***** PROVIDED MATERIAL *****

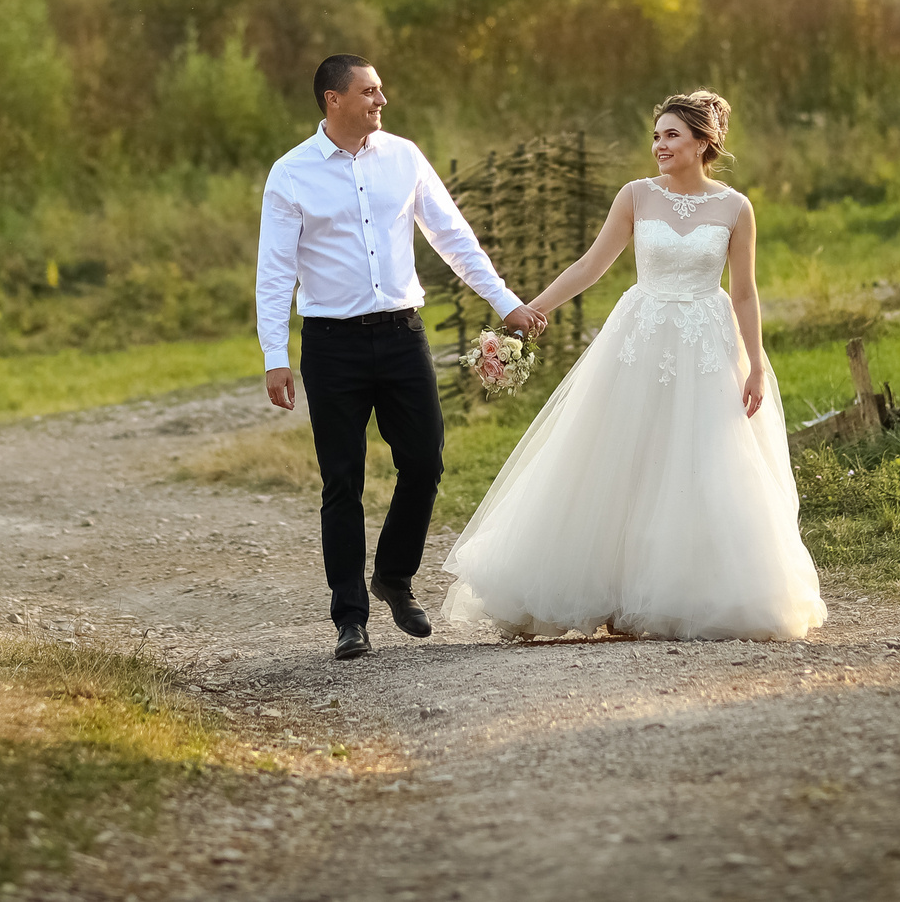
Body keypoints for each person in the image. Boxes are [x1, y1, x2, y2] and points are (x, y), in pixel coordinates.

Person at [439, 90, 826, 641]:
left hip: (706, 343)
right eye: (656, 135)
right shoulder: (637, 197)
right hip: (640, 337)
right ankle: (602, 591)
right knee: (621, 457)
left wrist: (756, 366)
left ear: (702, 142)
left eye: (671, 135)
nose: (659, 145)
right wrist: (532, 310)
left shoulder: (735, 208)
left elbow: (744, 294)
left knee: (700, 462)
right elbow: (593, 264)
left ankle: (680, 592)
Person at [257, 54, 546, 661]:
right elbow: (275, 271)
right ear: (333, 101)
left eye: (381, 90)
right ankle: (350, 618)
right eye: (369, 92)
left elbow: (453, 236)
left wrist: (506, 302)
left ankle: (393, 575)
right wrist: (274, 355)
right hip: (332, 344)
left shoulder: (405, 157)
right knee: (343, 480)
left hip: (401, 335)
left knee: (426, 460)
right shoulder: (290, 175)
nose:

*****

Look above for the line with "right shoulder: (637, 197)" and the line with "right hip: (332, 344)", and reproduce exactly those two lines plus every line between, nothing more.

# SOLUTION TO THIS PROBLEM
right shoulder: (637, 197)
right hip: (640, 337)
right ankle: (602, 591)
right knee: (621, 457)
left wrist: (756, 366)
left ear: (702, 142)
left eye: (671, 135)
nose: (659, 145)
right wrist: (532, 310)
left shoulder: (735, 208)
left elbow: (744, 294)
left knee: (700, 462)
right elbow: (593, 264)
left ankle: (680, 592)
Person at [257, 54, 546, 661]:
right elbow: (275, 271)
right ear: (333, 101)
left eye: (381, 90)
right ankle: (350, 618)
right eye: (369, 92)
left elbow: (453, 236)
left wrist: (506, 302)
left ankle: (393, 575)
right wrist: (274, 355)
right hip: (332, 344)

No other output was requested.